TASK INSTRUCTIONS: The expected answer is every line from the material below that has the word "controller".

=== Begin Enclosure ===

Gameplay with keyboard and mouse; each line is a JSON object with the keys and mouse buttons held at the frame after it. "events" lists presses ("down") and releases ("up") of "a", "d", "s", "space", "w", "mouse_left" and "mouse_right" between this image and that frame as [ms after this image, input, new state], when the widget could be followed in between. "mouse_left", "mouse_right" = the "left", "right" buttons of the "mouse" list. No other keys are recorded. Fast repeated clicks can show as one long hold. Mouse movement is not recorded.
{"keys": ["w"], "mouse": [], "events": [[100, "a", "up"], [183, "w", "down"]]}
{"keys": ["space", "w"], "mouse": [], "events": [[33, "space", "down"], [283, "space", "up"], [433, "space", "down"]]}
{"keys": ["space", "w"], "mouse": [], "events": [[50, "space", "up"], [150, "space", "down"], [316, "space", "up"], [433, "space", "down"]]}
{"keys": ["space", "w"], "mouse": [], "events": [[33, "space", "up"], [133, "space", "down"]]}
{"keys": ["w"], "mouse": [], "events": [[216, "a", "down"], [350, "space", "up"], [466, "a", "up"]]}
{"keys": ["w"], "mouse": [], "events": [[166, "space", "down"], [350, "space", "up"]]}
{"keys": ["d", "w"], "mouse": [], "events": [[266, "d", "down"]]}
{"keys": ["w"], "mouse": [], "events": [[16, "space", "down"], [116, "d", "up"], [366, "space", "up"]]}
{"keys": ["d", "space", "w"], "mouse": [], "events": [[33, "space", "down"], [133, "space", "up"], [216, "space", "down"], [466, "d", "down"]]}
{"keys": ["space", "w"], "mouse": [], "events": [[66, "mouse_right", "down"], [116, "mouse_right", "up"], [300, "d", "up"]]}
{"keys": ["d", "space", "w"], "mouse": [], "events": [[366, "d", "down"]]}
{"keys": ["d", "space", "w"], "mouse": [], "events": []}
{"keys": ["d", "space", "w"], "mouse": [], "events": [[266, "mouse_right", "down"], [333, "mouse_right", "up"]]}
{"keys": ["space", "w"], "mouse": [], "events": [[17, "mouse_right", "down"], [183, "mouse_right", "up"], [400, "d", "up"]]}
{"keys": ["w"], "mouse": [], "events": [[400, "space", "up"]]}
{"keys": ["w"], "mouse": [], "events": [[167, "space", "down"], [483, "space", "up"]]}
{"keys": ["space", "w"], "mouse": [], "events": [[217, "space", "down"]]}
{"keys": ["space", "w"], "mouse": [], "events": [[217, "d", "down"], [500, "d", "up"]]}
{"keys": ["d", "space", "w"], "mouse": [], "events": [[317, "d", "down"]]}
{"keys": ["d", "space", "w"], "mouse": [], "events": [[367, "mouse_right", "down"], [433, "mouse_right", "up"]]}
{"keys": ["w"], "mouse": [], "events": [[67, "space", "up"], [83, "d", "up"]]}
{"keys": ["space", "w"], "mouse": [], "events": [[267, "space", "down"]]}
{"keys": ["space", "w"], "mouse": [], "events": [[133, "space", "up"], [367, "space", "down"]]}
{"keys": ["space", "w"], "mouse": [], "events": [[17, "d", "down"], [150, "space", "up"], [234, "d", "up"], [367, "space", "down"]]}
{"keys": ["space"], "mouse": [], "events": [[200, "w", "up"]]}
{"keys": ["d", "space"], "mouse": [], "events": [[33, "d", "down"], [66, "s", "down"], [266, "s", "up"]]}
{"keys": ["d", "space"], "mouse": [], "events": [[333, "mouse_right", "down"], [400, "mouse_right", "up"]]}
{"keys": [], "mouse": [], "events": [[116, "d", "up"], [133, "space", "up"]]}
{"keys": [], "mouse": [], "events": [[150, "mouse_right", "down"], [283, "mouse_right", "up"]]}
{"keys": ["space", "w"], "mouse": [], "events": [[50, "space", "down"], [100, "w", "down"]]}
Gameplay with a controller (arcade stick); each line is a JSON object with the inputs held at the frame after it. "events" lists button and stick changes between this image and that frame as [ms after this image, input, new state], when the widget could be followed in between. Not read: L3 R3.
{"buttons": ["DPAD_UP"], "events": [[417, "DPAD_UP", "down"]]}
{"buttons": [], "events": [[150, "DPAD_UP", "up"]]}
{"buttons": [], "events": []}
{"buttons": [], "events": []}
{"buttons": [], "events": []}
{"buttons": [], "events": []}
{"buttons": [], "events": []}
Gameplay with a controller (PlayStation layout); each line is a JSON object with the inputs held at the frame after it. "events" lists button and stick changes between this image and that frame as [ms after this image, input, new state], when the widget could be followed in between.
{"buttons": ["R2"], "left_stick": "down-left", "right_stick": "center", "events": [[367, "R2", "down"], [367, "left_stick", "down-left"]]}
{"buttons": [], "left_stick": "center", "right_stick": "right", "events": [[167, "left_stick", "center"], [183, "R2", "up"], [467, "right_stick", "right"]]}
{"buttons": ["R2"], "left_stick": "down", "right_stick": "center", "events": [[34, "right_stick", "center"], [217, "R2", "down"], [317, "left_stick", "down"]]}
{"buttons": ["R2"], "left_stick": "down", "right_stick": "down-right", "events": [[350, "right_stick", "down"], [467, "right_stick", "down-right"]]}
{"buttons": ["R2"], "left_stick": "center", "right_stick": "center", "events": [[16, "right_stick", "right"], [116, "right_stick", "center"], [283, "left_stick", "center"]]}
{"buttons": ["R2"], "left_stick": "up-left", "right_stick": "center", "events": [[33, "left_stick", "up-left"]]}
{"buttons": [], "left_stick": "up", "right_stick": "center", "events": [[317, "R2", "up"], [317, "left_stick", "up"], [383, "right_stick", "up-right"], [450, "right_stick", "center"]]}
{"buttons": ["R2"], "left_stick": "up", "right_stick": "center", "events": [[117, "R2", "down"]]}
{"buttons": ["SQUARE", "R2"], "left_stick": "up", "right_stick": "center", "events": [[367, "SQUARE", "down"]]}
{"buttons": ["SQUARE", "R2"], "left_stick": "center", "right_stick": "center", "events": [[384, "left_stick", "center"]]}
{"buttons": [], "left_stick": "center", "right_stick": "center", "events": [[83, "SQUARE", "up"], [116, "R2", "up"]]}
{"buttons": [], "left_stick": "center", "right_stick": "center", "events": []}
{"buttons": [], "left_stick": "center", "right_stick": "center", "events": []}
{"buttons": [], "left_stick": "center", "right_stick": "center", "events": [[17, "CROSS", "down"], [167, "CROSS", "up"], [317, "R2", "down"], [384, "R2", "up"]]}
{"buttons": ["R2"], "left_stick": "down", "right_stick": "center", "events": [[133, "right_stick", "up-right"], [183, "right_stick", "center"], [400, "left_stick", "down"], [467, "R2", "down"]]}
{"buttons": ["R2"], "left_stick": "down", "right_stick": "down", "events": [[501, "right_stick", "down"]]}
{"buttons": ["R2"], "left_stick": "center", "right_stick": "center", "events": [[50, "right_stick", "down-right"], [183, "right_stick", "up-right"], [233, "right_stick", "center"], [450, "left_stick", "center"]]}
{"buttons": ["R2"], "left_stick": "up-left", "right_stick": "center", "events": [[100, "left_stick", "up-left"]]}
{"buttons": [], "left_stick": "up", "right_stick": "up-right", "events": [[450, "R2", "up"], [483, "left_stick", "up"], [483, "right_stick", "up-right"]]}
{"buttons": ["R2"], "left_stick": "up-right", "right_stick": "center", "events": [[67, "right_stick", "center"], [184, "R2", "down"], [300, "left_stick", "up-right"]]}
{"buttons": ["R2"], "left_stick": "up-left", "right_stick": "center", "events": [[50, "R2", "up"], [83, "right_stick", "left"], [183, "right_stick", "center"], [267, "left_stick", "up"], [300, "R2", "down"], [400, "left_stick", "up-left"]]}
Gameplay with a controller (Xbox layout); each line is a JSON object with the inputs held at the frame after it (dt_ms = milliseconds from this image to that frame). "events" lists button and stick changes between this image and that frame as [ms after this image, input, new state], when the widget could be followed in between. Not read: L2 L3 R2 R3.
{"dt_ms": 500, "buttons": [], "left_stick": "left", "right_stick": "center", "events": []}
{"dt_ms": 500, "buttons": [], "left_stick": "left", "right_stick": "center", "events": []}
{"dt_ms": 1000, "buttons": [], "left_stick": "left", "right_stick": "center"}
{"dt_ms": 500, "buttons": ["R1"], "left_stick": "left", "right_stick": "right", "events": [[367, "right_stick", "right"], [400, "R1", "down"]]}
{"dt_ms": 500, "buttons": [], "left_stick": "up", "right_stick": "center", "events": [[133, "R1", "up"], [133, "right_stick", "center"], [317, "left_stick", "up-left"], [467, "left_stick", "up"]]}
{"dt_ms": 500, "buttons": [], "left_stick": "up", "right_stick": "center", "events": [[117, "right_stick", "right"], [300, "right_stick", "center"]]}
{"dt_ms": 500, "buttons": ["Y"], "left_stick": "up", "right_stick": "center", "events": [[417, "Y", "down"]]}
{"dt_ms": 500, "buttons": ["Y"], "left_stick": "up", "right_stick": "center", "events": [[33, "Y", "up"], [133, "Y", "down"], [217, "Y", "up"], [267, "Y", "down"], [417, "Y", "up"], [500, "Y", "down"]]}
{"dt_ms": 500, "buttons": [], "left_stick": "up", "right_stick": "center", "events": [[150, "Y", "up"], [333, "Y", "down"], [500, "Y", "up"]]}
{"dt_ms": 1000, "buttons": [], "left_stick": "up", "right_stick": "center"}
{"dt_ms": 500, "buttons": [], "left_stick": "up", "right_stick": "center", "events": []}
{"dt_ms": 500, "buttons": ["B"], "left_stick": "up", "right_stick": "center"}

=== End Enclosure ===

OUTPUT OF THE EXERCISE:
Gameplay with a controller (arcade stick); each line is a JSON object with the inputs held at the frame after it. "events" lists button and stick changes between this image and that frame as [ms after this image, input, new state], when the widget could be followed in between. Not read: L3 R3.
Gameplay with a controller (PlayStation layout); each line is a JSON object with the inputs held at the frame after it. "events" lists button and stick changes between this image and that frame as [ms after this image, input, new state], when the widget could be followed in between.
Gameplay with a controller (Xbox layout); each line is a JSON object with the inputs held at the frame after it (dt_ms = milliseconds from this image to that frame). "events" lists button and stick changes between this image and that frame as [ms after this image, input, new state], when the widget could be followed in between. Not read: L2 L3 R2 R3.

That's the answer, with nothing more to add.